TASK BRIEF: Leaving out the pictures, output each record exactly as it stands.

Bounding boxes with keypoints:

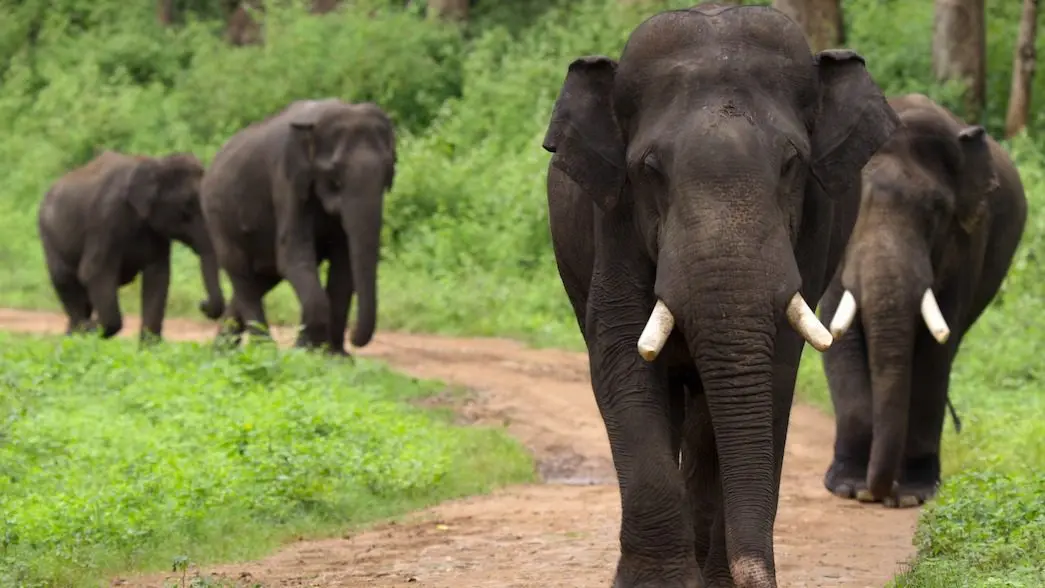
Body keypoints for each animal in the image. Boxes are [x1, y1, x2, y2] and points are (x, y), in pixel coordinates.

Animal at [39, 149, 226, 340]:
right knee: (66, 282)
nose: (202, 304)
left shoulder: (156, 234)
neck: (156, 164)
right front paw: (91, 326)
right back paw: (80, 328)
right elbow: (93, 272)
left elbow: (158, 277)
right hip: (49, 236)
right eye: (186, 207)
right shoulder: (105, 219)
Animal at [199, 98, 395, 355]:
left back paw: (221, 350)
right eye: (335, 175)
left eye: (388, 171)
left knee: (262, 278)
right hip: (218, 218)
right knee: (242, 273)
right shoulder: (287, 181)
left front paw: (334, 356)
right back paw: (265, 351)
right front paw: (306, 352)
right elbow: (294, 254)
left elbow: (343, 263)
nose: (354, 337)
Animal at [539, 2, 898, 584]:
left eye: (792, 163)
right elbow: (620, 354)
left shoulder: (813, 228)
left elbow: (773, 374)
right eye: (649, 168)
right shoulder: (614, 216)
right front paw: (657, 584)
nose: (757, 577)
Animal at [815, 94, 1028, 507]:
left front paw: (912, 496)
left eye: (936, 211)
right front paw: (850, 488)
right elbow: (837, 332)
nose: (877, 492)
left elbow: (935, 349)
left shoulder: (967, 241)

ANSWER AREA:
Body keypoints for each animal in the image. Boxes are [x1, y1, x2, y2] and points are (x, y), in pixel coordinates.

Animal at [39, 149, 226, 340]:
right knee: (66, 282)
nose: (202, 304)
left shoulder: (156, 234)
neck: (156, 164)
right front paw: (91, 326)
right back paw: (80, 328)
right elbow: (93, 272)
left elbow: (158, 277)
right hip: (49, 236)
right eye: (186, 207)
right shoulder: (105, 219)
Animal at [199, 98, 395, 355]:
left back paw: (221, 350)
right eye: (335, 175)
left eye: (388, 171)
left knee: (262, 278)
right hip: (218, 218)
right knee: (242, 273)
right shoulder: (287, 181)
left front paw: (334, 356)
right back paw: (265, 351)
right front paw: (306, 352)
right elbow: (294, 254)
left elbow: (343, 263)
nose: (354, 337)
Animal at [539, 2, 898, 584]:
left eye: (792, 163)
right elbow: (620, 354)
left shoulder: (813, 228)
left elbow: (773, 374)
right eye: (649, 168)
right shoulder: (614, 216)
right front paw: (657, 584)
nose: (757, 577)
Animal at [815, 94, 1028, 507]:
left front paw: (912, 496)
left eye: (936, 211)
right front paw: (850, 488)
right elbow: (837, 332)
nose: (877, 492)
left elbow: (935, 349)
left shoulder: (967, 241)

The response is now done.